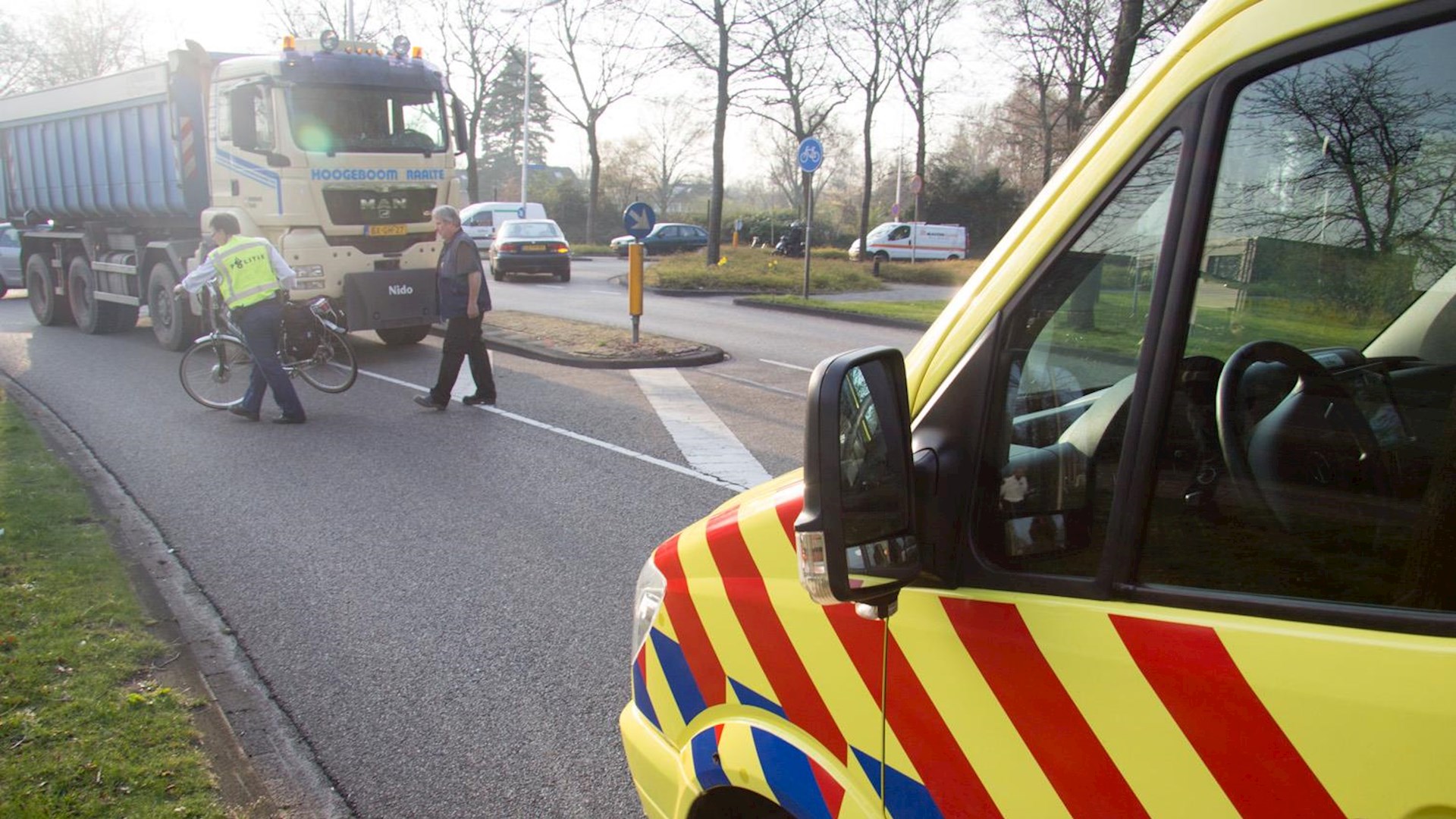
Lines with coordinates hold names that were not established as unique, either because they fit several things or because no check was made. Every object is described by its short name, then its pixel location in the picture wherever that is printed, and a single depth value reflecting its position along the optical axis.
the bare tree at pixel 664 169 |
...
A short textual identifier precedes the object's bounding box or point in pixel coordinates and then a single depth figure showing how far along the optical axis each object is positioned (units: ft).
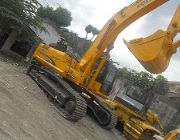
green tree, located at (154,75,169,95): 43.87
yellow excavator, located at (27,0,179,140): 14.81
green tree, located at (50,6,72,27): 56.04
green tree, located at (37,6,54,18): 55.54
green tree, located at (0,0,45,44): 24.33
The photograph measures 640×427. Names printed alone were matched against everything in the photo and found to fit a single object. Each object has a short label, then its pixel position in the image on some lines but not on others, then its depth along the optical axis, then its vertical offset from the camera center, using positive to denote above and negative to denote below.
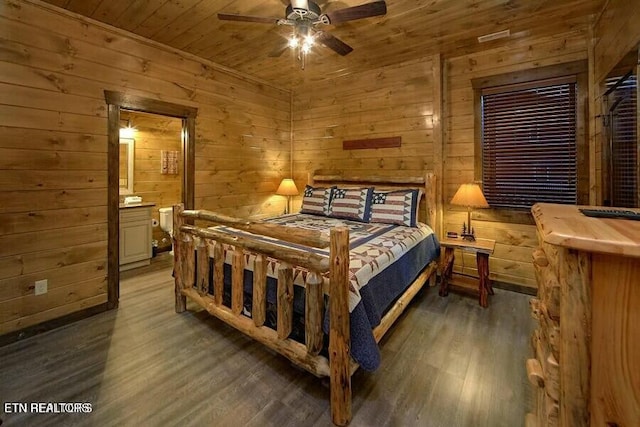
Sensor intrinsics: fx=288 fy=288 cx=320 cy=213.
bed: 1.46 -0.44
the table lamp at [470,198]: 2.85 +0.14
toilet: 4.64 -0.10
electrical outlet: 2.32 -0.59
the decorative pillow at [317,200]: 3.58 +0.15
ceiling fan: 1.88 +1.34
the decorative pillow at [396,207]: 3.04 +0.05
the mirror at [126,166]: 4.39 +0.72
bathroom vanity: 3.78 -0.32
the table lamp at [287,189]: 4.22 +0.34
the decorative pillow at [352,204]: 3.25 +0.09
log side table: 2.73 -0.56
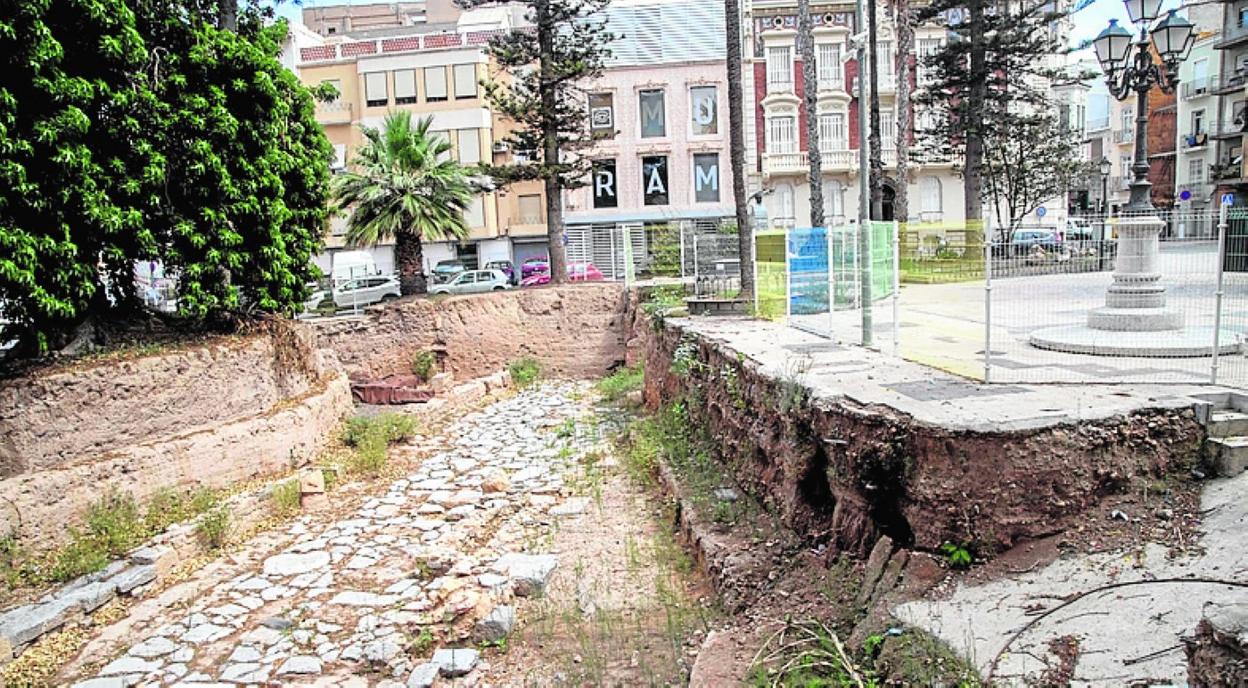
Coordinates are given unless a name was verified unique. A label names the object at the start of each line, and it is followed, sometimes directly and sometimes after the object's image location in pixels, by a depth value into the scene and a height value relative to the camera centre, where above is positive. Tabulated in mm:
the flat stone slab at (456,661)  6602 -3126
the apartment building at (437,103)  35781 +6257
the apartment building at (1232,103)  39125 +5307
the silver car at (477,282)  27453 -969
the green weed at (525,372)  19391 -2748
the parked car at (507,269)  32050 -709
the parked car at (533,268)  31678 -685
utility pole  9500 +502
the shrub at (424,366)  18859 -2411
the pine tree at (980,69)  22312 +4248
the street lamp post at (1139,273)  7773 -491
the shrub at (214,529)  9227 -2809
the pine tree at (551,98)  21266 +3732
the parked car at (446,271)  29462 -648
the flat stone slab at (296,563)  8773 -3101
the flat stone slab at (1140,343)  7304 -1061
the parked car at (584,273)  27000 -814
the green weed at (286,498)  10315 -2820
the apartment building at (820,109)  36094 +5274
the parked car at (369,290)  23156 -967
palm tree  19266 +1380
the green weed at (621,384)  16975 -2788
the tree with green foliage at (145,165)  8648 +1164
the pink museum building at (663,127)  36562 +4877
...
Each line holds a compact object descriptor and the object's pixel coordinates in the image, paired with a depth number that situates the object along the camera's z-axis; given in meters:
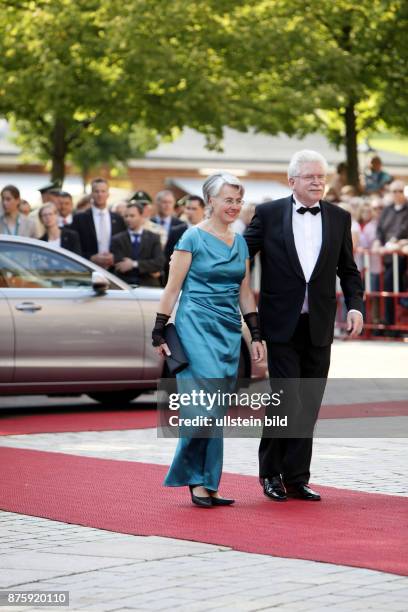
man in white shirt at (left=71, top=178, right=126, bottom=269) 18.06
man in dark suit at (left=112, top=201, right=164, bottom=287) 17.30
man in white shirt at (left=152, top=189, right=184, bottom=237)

__EXERCISE BRIEF__
An exact copy of the lines above, from the one containing "the green weed at (525,372)" through the one containing "the pine tree at (980,69)", is the whole of the answer.

__ANSWER TO THIS EXERCISE__
the green weed at (525,372)  19391 -2748
the parked car at (507,269)  32050 -709
the parked car at (533,268)  31678 -685
utility pole  9500 +502
the shrub at (424,366)  18859 -2411
the pine tree at (980,69)  22312 +4248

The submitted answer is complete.